ATTIVITÀ: Per favore, indica quale motivo dà l'estratto fornito per il fatto che a marzo e aprile si lavorava meno di adesso.

ESTRATTO FORNITO:
Abbiamo qualche difficoltà, come avrete visto da alcuni articoli di stampa di questi giorni, con la presa in carico dei pazienti da parte delle strutture ospedaliere: circostanza che rischia di scoprire parti di territorio e di allungare i tempi di soccorso.

Quali sono le differenze tra la situazione attuale e il picco dell’epidemia a marzo e aprile?

Questa è una domanda che dovrebbe porre agli Ospedali, che hanno il polso della situazione rispetto ai pazienti ricoverati e al tasso di occupazione dei posti letto di terapia intensiva: dati necessari per effettuare una valutazione dei picchi pandemici.

Per quanto riguarda il nostro lavoro, stiamo lavorando di più rispetto ai mesi di marzo e aprile. Questo perché il lockdown, con l’imposizione di limitazioni degli spostamenti, aveva praticamente azzerato gli incidenti stradali che, in una grande metropoli come Roma, costituisce uno dei motivi principali di chiamata al 118.

VOCI FORNITE:
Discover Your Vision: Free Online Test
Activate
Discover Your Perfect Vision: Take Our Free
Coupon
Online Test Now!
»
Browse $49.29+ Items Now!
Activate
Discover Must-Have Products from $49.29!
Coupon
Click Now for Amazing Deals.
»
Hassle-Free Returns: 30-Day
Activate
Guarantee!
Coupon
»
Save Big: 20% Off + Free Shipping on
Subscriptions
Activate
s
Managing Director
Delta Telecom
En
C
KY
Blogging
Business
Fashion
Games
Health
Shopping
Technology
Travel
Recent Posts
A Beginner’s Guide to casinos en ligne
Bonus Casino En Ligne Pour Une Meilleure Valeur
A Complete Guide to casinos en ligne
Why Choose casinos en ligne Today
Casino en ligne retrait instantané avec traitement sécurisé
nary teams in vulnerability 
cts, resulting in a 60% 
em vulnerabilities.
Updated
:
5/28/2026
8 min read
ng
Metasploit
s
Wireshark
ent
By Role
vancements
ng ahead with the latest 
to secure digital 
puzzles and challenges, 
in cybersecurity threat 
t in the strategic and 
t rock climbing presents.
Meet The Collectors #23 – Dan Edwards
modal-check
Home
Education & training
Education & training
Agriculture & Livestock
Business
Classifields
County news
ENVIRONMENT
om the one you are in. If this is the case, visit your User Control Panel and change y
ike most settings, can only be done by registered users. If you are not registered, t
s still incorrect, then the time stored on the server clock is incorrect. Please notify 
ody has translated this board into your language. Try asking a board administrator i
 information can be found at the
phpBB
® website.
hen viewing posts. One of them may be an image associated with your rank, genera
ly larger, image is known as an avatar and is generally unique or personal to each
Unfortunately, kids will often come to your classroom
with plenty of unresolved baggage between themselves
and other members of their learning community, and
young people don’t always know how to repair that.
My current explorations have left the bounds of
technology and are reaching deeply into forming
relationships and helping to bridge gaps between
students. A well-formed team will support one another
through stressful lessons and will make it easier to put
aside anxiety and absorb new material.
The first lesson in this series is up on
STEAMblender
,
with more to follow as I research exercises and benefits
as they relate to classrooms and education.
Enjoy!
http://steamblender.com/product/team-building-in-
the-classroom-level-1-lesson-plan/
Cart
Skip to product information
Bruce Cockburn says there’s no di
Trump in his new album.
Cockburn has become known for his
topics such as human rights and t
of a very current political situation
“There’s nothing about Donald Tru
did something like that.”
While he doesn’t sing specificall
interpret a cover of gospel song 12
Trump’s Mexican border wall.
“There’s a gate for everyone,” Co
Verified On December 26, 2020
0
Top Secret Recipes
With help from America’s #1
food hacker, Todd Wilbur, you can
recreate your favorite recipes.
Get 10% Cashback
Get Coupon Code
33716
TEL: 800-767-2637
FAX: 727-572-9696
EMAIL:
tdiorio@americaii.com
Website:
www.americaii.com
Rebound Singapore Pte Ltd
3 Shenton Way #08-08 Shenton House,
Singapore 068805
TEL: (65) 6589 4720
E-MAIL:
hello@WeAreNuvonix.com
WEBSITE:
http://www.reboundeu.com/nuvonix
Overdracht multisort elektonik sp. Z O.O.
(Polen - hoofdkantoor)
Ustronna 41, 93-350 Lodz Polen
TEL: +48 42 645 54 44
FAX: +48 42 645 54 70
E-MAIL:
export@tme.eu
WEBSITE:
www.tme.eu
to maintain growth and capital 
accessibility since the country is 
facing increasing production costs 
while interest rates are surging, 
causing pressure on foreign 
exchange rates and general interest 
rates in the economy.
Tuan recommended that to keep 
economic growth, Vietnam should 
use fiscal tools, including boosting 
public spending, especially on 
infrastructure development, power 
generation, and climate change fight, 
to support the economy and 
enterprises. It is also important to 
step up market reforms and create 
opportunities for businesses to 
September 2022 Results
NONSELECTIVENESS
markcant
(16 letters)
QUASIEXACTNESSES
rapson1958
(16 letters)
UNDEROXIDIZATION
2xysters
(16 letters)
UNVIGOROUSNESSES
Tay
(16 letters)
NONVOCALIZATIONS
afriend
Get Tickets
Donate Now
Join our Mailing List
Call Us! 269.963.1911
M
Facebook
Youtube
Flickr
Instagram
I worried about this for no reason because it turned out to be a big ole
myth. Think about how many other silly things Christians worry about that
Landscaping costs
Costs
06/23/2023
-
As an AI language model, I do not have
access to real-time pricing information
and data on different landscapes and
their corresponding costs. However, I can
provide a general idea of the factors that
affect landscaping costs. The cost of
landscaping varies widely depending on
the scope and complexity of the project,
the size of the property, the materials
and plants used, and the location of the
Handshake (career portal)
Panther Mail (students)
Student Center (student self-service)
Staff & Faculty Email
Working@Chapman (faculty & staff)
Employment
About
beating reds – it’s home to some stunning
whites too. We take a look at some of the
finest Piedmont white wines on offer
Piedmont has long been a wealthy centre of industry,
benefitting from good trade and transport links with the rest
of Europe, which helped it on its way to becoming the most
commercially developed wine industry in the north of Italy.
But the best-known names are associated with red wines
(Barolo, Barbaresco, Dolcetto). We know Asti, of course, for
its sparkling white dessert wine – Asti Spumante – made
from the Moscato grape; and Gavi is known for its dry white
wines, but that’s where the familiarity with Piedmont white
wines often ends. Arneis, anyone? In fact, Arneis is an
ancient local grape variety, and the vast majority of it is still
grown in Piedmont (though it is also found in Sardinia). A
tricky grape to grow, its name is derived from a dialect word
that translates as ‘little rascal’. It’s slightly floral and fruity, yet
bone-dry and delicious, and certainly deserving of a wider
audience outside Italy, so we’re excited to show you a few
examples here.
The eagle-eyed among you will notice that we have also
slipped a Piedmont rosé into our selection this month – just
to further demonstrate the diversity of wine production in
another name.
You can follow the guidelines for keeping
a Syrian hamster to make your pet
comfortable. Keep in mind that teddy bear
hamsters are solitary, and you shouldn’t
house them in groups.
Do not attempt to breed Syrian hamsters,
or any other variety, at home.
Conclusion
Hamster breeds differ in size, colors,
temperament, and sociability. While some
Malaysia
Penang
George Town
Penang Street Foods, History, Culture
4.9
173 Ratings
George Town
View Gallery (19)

RISULTATO: Il lockdown, limitando gli spostamenti, aveva praticamente azzerato gli incidenti stradali, che a Roma sono uno dei motivi principali di chiamata al 118.